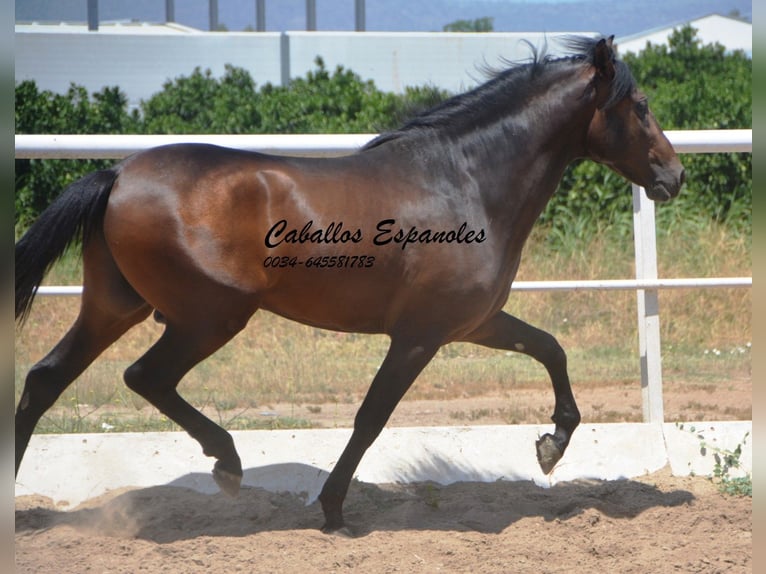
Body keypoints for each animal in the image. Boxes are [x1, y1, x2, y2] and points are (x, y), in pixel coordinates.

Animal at [15, 35, 684, 532]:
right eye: (641, 105)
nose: (673, 176)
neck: (466, 181)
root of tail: (117, 174)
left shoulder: (473, 322)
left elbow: (550, 348)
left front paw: (550, 446)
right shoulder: (419, 336)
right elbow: (371, 417)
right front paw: (334, 509)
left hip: (116, 306)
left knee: (44, 381)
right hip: (209, 317)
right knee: (144, 377)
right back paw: (228, 464)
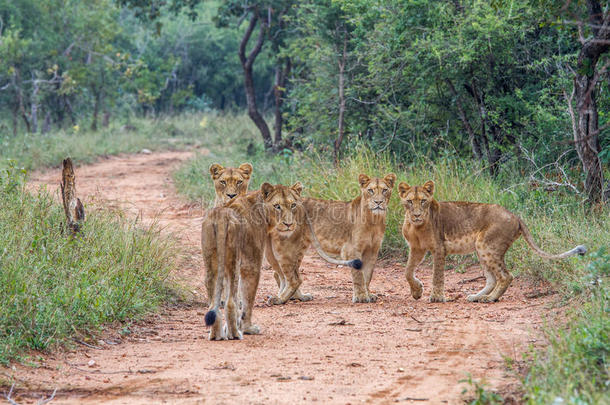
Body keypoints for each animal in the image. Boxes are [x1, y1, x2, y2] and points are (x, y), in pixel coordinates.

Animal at [278, 172, 396, 302]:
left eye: (385, 190)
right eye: (370, 190)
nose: (378, 202)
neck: (375, 220)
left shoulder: (373, 250)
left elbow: (368, 275)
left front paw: (369, 295)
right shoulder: (352, 250)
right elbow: (359, 275)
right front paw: (361, 297)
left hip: (300, 247)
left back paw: (299, 296)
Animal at [396, 178, 588, 302]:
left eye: (423, 201)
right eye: (409, 202)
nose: (417, 215)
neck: (415, 226)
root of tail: (515, 216)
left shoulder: (439, 248)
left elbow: (437, 275)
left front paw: (436, 297)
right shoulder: (416, 248)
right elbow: (407, 271)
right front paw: (417, 291)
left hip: (486, 245)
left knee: (506, 276)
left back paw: (490, 298)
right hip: (481, 248)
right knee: (492, 279)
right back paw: (476, 297)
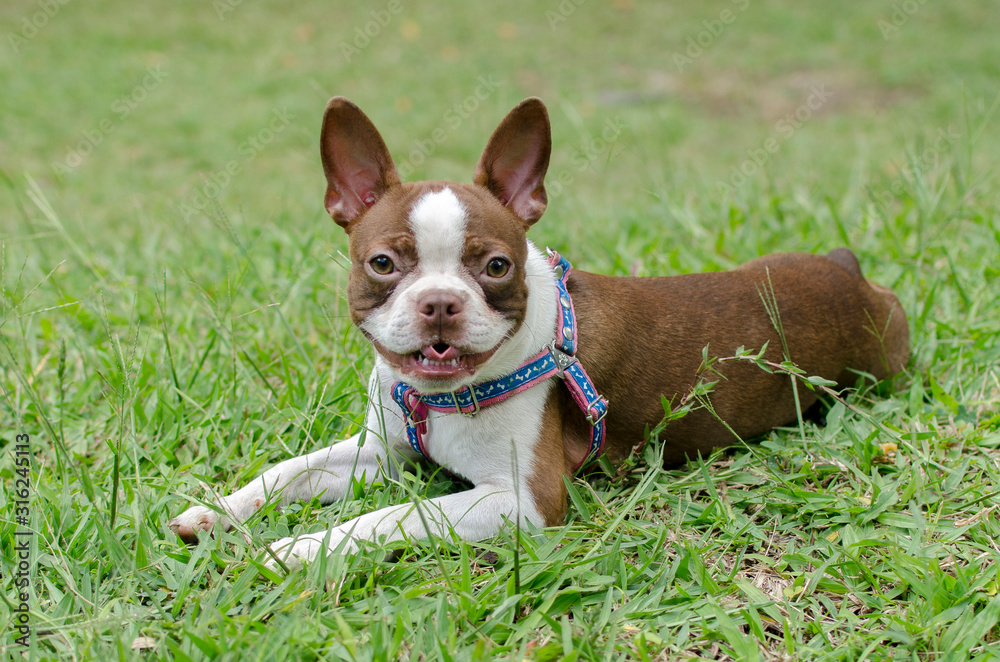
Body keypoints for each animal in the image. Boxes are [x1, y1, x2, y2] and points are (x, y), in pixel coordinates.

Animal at [170, 96, 908, 568]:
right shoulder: (380, 453)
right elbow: (286, 470)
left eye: (496, 266)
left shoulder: (520, 501)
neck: (442, 396)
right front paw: (215, 511)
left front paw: (295, 550)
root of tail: (853, 275)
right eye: (382, 263)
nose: (439, 303)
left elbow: (391, 517)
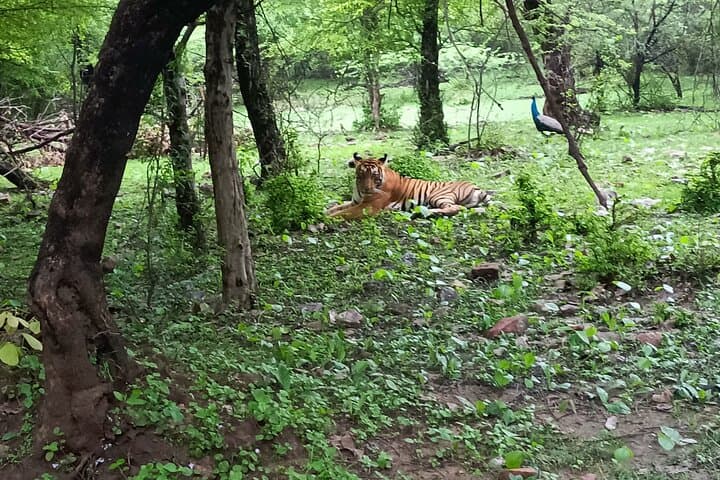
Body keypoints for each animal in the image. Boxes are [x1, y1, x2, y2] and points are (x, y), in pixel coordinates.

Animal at [326, 153, 491, 220]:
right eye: (361, 175)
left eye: (374, 176)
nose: (367, 189)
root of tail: (476, 186)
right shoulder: (355, 202)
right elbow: (335, 208)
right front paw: (324, 212)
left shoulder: (368, 206)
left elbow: (342, 213)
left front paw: (325, 220)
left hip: (438, 195)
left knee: (455, 208)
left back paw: (426, 213)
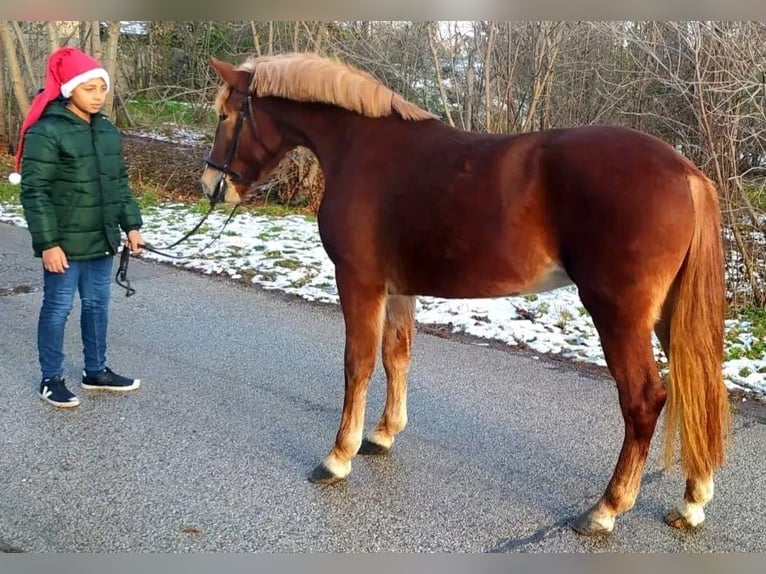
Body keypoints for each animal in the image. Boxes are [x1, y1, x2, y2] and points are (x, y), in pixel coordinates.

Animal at [200, 51, 732, 536]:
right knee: (699, 387)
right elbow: (397, 355)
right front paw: (383, 434)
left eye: (225, 114)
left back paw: (606, 509)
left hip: (618, 314)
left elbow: (358, 364)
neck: (362, 147)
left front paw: (338, 456)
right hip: (665, 314)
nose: (211, 183)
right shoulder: (397, 289)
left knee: (644, 400)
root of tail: (686, 172)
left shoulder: (358, 282)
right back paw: (692, 501)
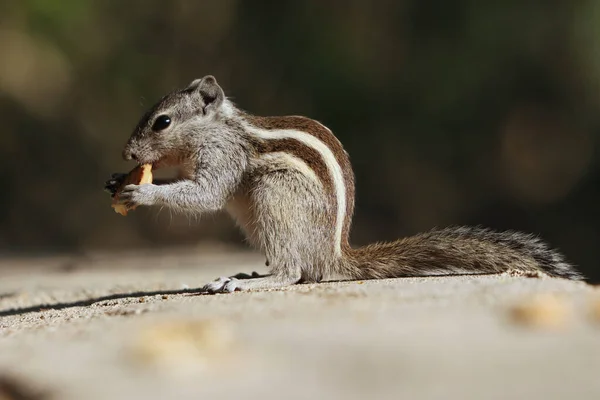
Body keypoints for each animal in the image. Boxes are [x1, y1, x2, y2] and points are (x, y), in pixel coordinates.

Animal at [105, 76, 584, 294]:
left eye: (162, 122)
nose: (127, 154)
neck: (218, 128)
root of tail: (333, 255)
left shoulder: (225, 159)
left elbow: (203, 195)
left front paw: (141, 191)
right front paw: (115, 181)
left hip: (273, 197)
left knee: (292, 273)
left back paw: (245, 282)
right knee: (301, 272)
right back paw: (247, 272)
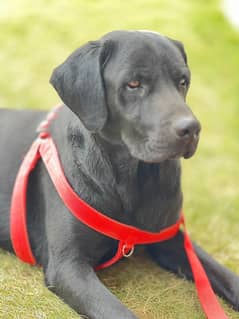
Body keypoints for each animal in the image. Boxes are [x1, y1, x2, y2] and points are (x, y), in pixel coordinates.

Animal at [0, 30, 239, 319]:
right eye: (133, 83)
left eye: (183, 82)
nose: (191, 129)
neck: (132, 181)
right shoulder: (69, 266)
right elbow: (119, 312)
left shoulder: (171, 239)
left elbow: (223, 274)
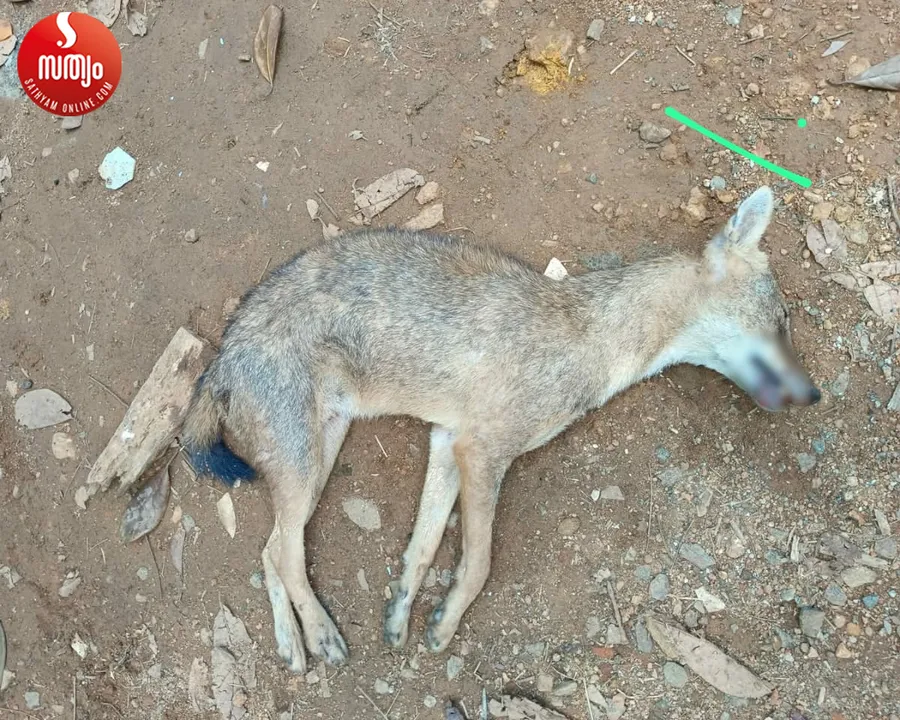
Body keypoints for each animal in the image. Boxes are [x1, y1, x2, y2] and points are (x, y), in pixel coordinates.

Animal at [181, 185, 820, 673]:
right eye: (783, 324)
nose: (814, 394)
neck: (591, 335)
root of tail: (224, 352)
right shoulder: (482, 450)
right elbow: (480, 562)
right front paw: (445, 624)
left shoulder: (447, 440)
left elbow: (422, 549)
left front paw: (402, 616)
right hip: (306, 463)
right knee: (285, 555)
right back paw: (318, 635)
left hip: (318, 457)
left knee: (270, 551)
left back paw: (292, 644)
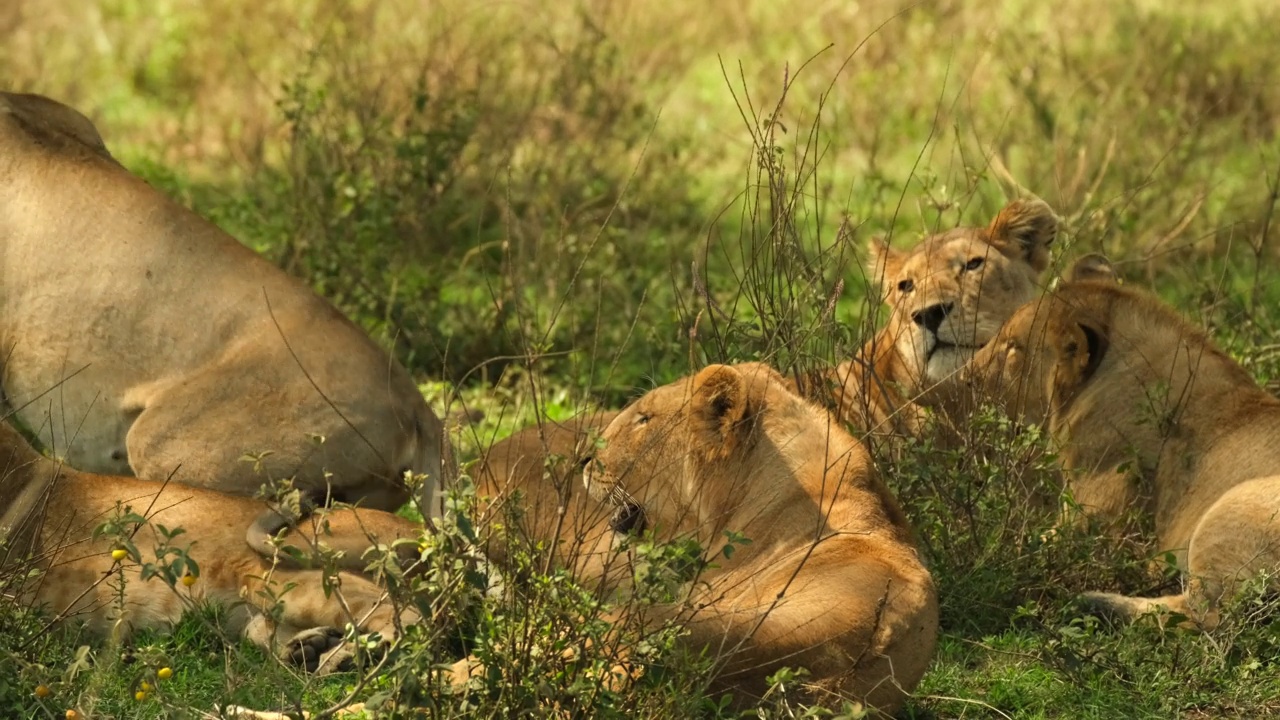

----

* **WHAT IS NEEDED**: Could you retype exactly, and only, the lines running from the one with "nose: (127, 154)" to the last line of the listing, while leaving any pictures out?

* **EXERCISE RESPONSE**:
nose: (127, 154)
neck: (218, 128)
root of tail: (333, 255)
left shoulder: (225, 159)
left elbow: (203, 195)
left front paw: (141, 191)
right front paw: (115, 181)
left hip: (273, 197)
left knee: (292, 273)
left back paw: (245, 282)
right knee: (301, 272)
right back paw: (247, 272)
Body keypoints for each animal in the image. Boxes are [x1, y1, x2, y2] and points are (x, y), in pixel coordinates.

Animal at [0, 30, 239, 319]:
right eye: (133, 83)
left eye: (183, 82)
nose: (191, 129)
neck: (132, 181)
right shoulder: (69, 266)
right elbow: (119, 312)
left shoulder: (171, 239)
left elbow: (223, 274)
Body keypoints for each animal in the image. Boxes are [x1, y1, x2, y2] and points are (x, y), in pixel coordinates.

Animal at [181, 185, 820, 673]:
right eye: (783, 324)
nose: (814, 394)
neck: (591, 335)
root of tail: (224, 352)
right shoulder: (482, 450)
right elbow: (480, 562)
right front paw: (445, 624)
left shoulder: (447, 440)
left elbow: (422, 549)
left front paw: (402, 616)
right hip: (306, 463)
right knee: (285, 555)
right back paw: (318, 635)
left hip: (318, 457)
left knee: (270, 551)
left back paw: (292, 644)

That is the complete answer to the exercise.